Part I: June 1999

Starting to Feel at Home

At this camp we felt at home and really began to relax. I would fish and even manage to catch one or two. We would walk the banks and watch the woodland buffalo. Some days we would just sit around the fire and talk about nothing in particular. I'd catch myself watching Bridge and saw a genuine beauty in her at the strangest moments - in her expression and concentration while chopping firewood in the rain, or making a meal and not getting flustered even though she burnt her fingers over the unpredictable heat of the camp fire. Then there were the moments when the sun peeped over the white mountain tops and lit her face while she slept. One-time moments I was glad I was there to see.

It occurred to me that for the last five years of our relationship we had only been together in body, nothing more. Both of us had been too busy working, little quality time was spent together and if it was, it was spent discussing problems we had to address or working around the house. This was not what it was about. Our adventure was showing us what was really true and possible for our relationship. We were being together, really being together. We weren't waiting for the other one to come home from work or to come to the table for a meal. We weren't sitting mindlessly together on the sofa watching television. We were here, in the Canadian wilderness, miles and miles from anybody, totally responsible for each other and doing everything together. The only thing that interrupted our fun and loving all-day conversations was the call of a loon or the flight of an eagle over top. Whatever it was it would be fleetingly worth it, and not a phone call from a double glazing firm or more bills arriving in the post.

Our life-changing adventure was finally beginning to take effect.
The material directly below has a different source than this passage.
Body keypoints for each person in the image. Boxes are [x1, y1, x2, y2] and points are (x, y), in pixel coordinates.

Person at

We were beginning to shed our entrenched way of thinking, valuing and appreciating. Since we had left our comfortable world in Polperro our muscles had firmed, our hands had hardened and our skin had tanned, but the overwhelming difference was the sixth sense. A sense that tunes you into the other person subconsciously; being aware of their safety and their comfort. A comfort that doesn't cost a diamond ring to enforce, just a cup of hot tea, an acknowledging wink or a gentle reassuring touch.
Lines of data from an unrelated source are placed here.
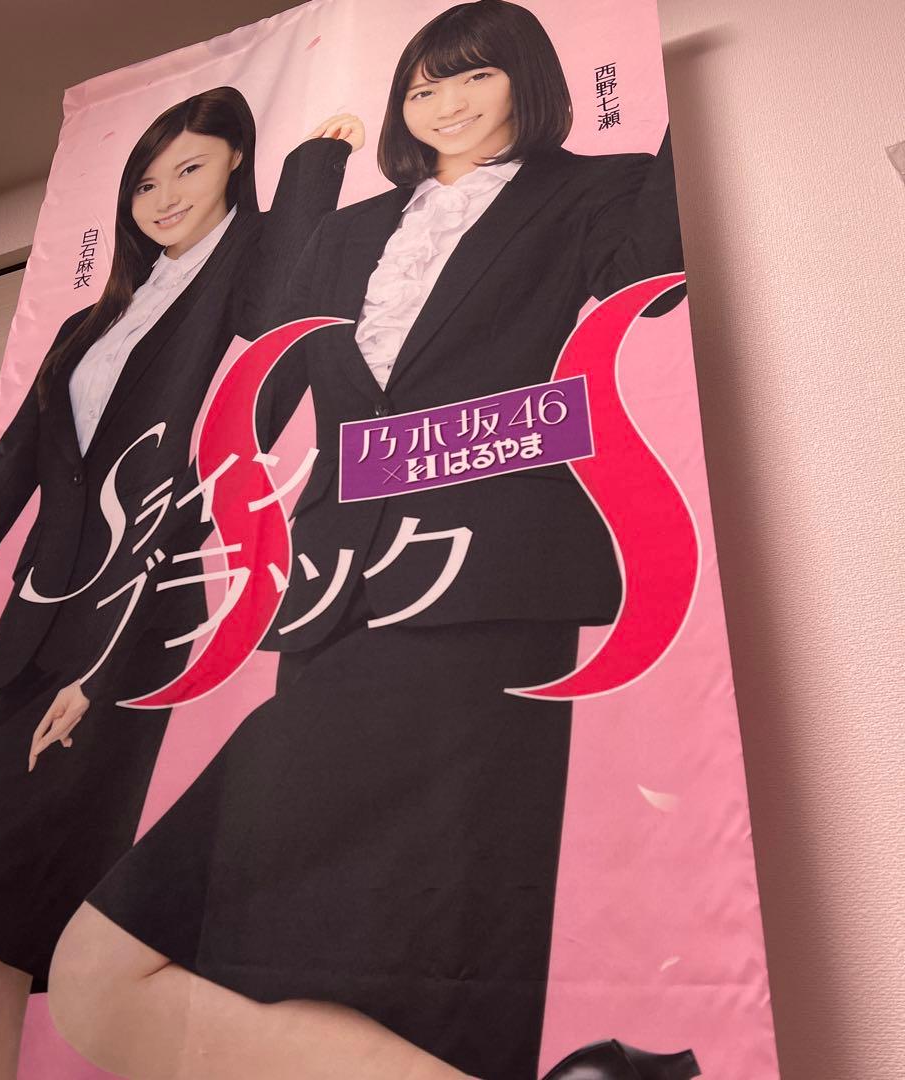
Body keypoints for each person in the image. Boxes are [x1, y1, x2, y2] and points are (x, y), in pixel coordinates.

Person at [49, 5, 694, 1080]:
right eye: (423, 86)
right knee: (207, 965)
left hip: (488, 591)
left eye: (474, 77)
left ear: (526, 82)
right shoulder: (352, 230)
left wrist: (678, 112)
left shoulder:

When the lake had risen five to six inches we knew the snow was melting in the mountains and that the ice would probably be gone from Lake Laberge, so reluctantly, we left our lake.

On the way back we met a beat up 1970 Ford pick up truck weaving down the muddy road towards us. An elderly man about 600 years old was at the wheel, his teeth seemingly left behind in a tough moose steak about the same time he bought his truck. One eye had gone on strike and the other was shaded by the peak of a tatty baseball cap that read, "I wish life was this dirty."

"Hello" we said, switching off Pricey. "Wha?", he yelled back. "Hello, have you got the time?". "Wha? I can't hear you my trucks running, if I turn her off she'll never start again." He bellowed spraying saliva in a wide ark over the inside of his windscreen. He swore, then smeared it around with his sleeve. We pointed to our wrists to enforce the point and he moved suddenly, as if he'd sat on a nail. He thrust a grimy hand into his jean pocket, pulled out a wristwatch with half a strap, put it on the end of his nose and winced at it. "9.30", he shouted. "A.m. or p.m?", we asked. He put it on his nose again. "P.m", he confirmed, with a shake of his head. Then we asked him what day it was, something that we later learnt never works with Yukoners. His one eye shot off at a skyward angle, his tongue came out of the side of his mouth, and after a long pause he said he had no idea, but Monday was sometime last week. We left, trying to work out what we would do when we reached Whitehorse in the middle of the night which was in fact our lunch time.